We have investigated coupling between the epidermal growth factor (EGF) receptor and the phospholipase C (PLC)/protein kinase C (PKC) signal-transduction system in normal skin fibroblasts and keratinocytes, for which EGF and transforming growth factor alpha (TGF-alpha) are mitogenic. EGF and TGF-alpha induced a rapid increase in tyrosine phosphorylation of the EGF receptor, in both fibroblasts and keratinocytes, but failed to induce tyrosine phosphorylation of PLC-gamma 1 or detectable phosphoinositide hydrolysis, as measured by two sensitive assays. In fibroblasts, EGF induced phosphatidylcholine (PC) hydrolysis, resulting in increased diacylglycerol (DAG). In contrast, in keratinocytes, there was no detectable PC hydrolysis or elevation of DAG in response to EGF or TGF-alpha. EGF and TGF-alpha activated PKC in fibroblasts, as evidenced by increased phosphorylation of a specific cellular PKC substrate (myristoylated alanine-rich C-kinase substrate, 'MARCKS'). In keratinocytes, TGF-alpha and EGF induced only a modest increase in MARCKS protein phosphorylation. This apparent modest activation of PKC, in the absence of detectable DAG formation, may have been mediated by arachidonic acid, which was released from keratinocytes in response to TGF-alpha, and has been shown to stimulate PKC activity in vitro. These data demonstrate that (1) in dermal fibroblasts and keratinocytes, which express normal levels of EGF receptors, EGF receptor activation is not coupled to tyrosine phosphorylation of PLC-gamma 1 or PtdIns hydrolysis, suggesting that these events are not required for the mitogenic activity of EGF or TGF-alpha in these cells, (2) coupling of EGF receptor to PC hydrolysis is cell-type specific, and (3) in skin fibroblasts, DAG, formed through EGF-induced PC hydrolysis, is capable of activating PKC.

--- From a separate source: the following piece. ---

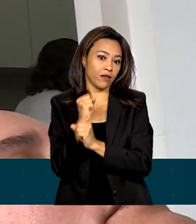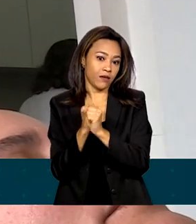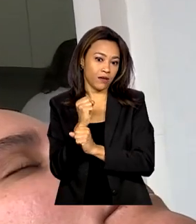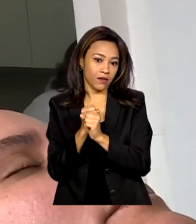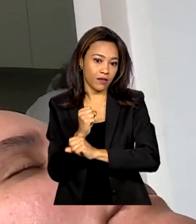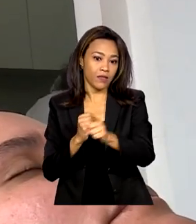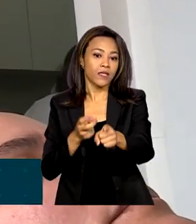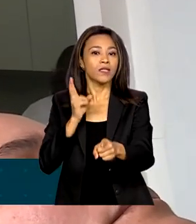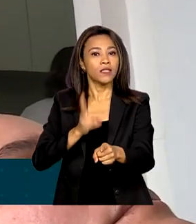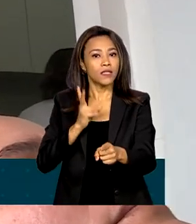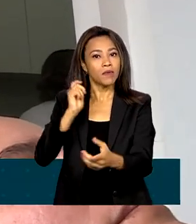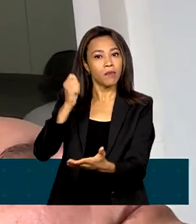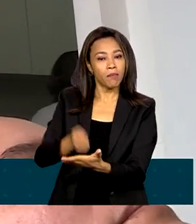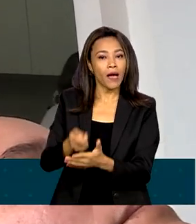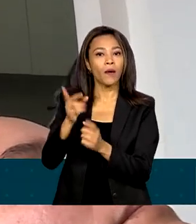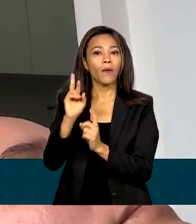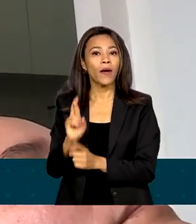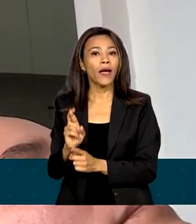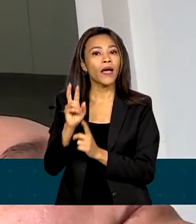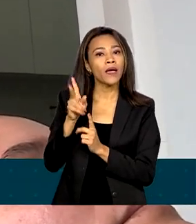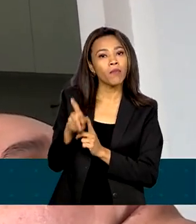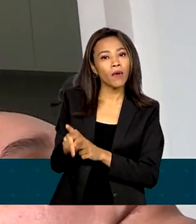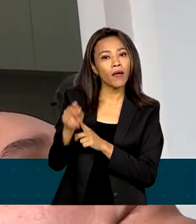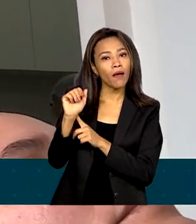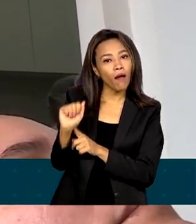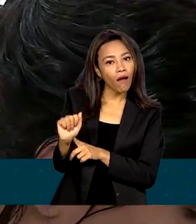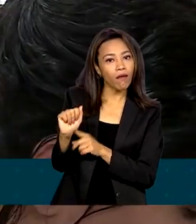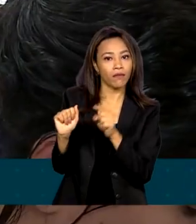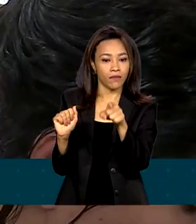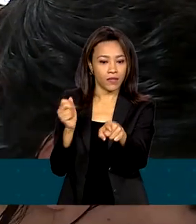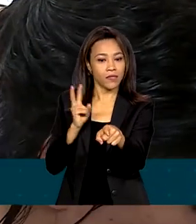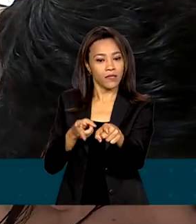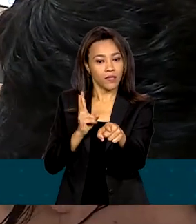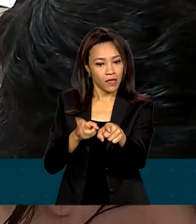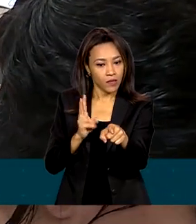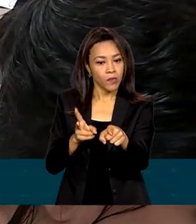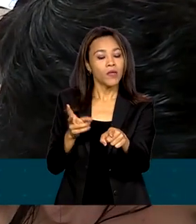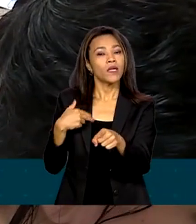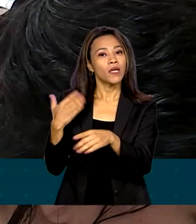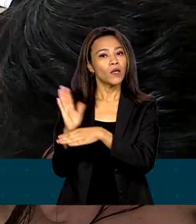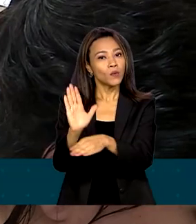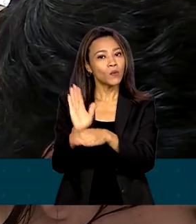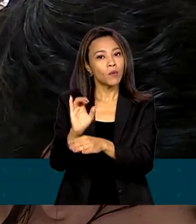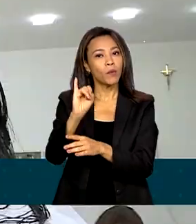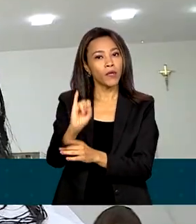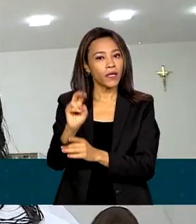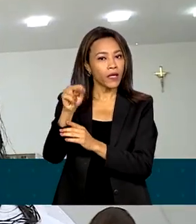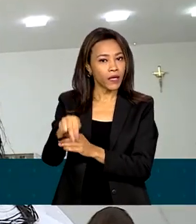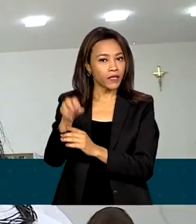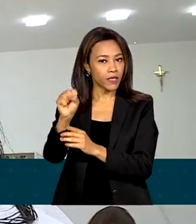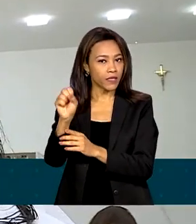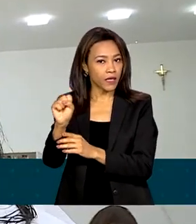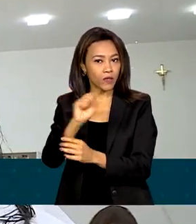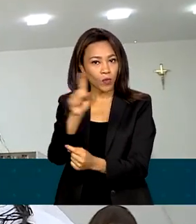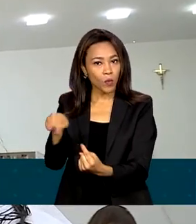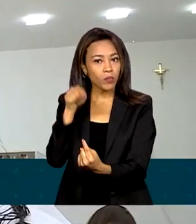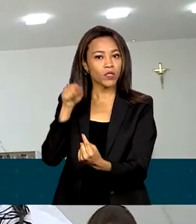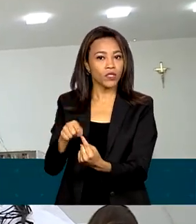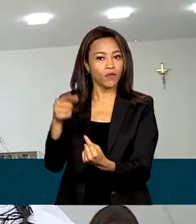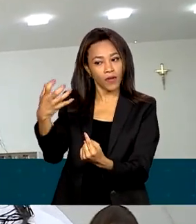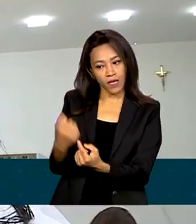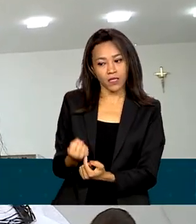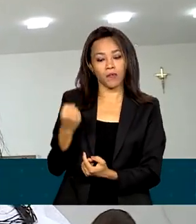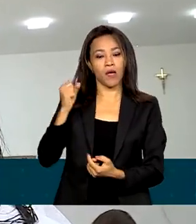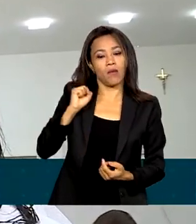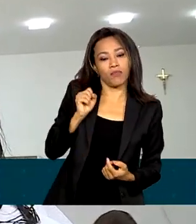paga o RPA, o recibo de pagamento autônomo e contribui para o INSS. A ideia é receber a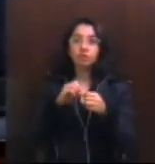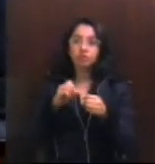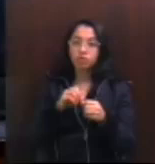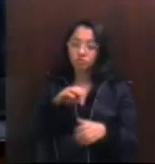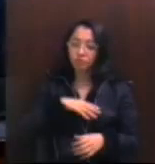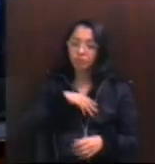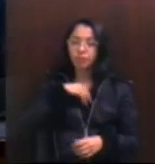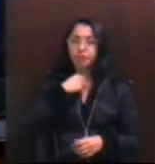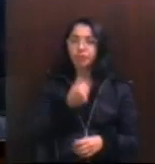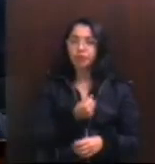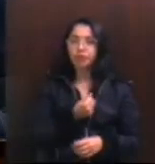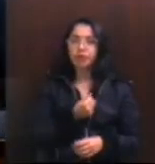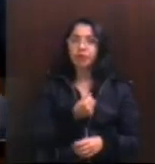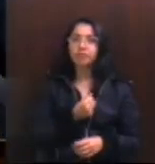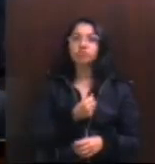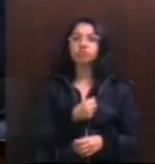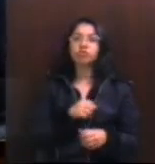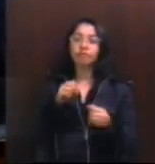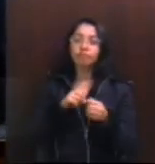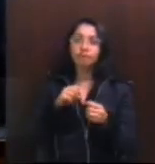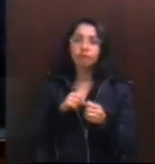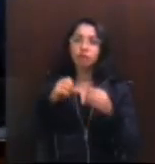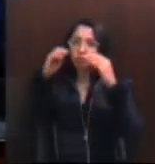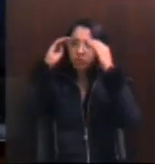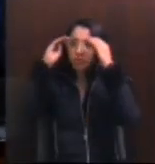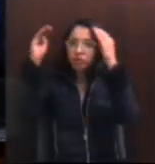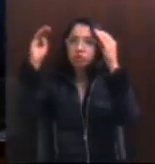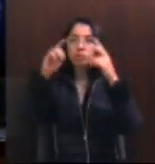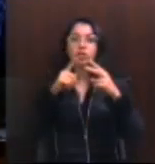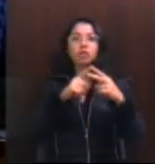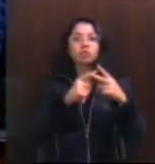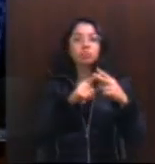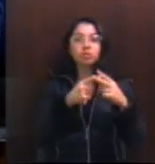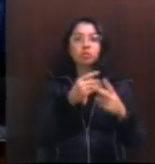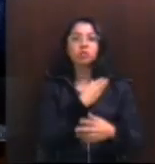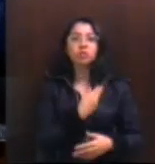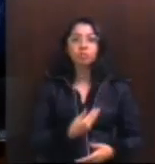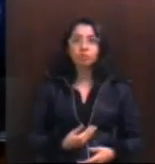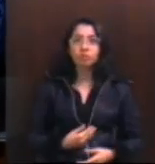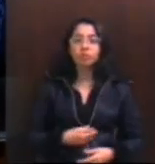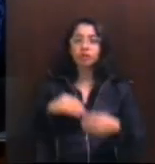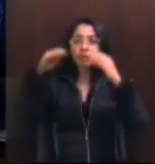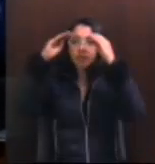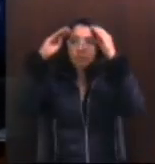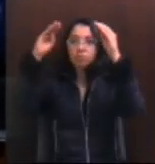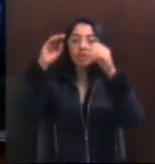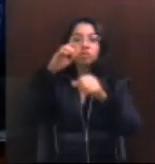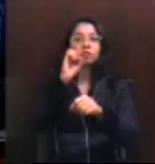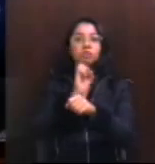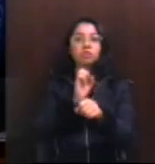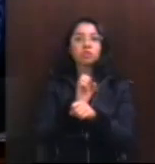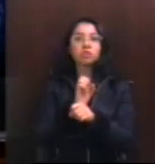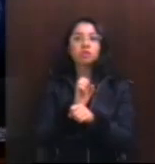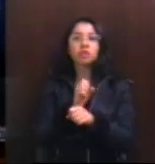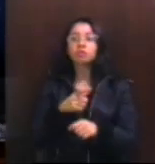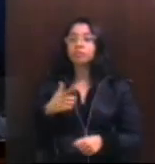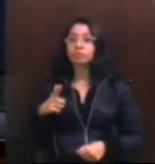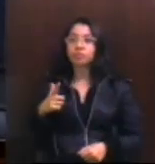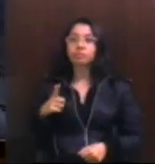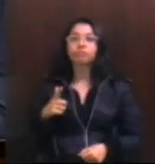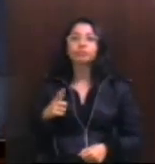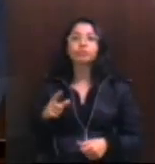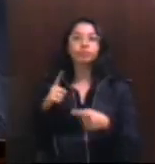coragem, fazem com ousadia, fazem com respeito pelo equipamento público, respeito que muitas vezes o Estado não tem porque não cuida.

我们研究了正常皮肤成纤维细胞和角质形成细胞中表皮生长因子(EGF)受体与磷脂酶C(PLC)/蛋白激酶C(PKC)信号转导系统之间的偶联,其中EGF和转化生长因子α(TGF-α)具有促有丝分裂作用。EGF和TGF-α在成纤维细胞和角质形成细胞中均能迅速诱导EGF受体的酪氨酸磷酸化增加,但未能诱导PLC-γ1的酪氨酸磷酸化或通过两种灵敏检测方法测得的可检测到的磷酸肌醇水解。在成纤维细胞中,EGF诱导磷脂酰胆碱(PC)水解,导致二酰基甘油(DAG)增加。相反,在角质形成细胞中,未检测到PC水解或对EGF或TGF-α的DAG升高。EGF和TGF-α激活了成纤维细胞中的PKC,这通过特定细胞PKC底物(肉豆蔻酰化富含丙氨酸的C激酶底物,“MARCKS”)磷酸化增加得以证明。在角质形成细胞中,TGF-α和EGF仅诱导MARCKS蛋白磷酸化适度增加。在未检测到DAG形成的情况下,PKC这种明显的适度激活可能是由花生四烯酸介导的,花生四烯酸是角质形成细胞响应TGF-α释放的,并且已证明在体外可刺激PKC活性。这些数据表明:(1)在表达正常水平EGF受体的真皮成纤维细胞和角质形成细胞中,EGF受体激活与PLC-γ1的酪氨酸磷酸化或磷脂酰肌醇水解不偶联,这表明这些事件对于这些细胞中EGF或TGF-α的促有丝分裂活性不是必需的;(2)EGF受体与PC水解的偶联具有细胞类型特异性;(3)在皮肤成纤维细胞中,通过EGF诱导的PC水解形成的DAG能够激活PKC。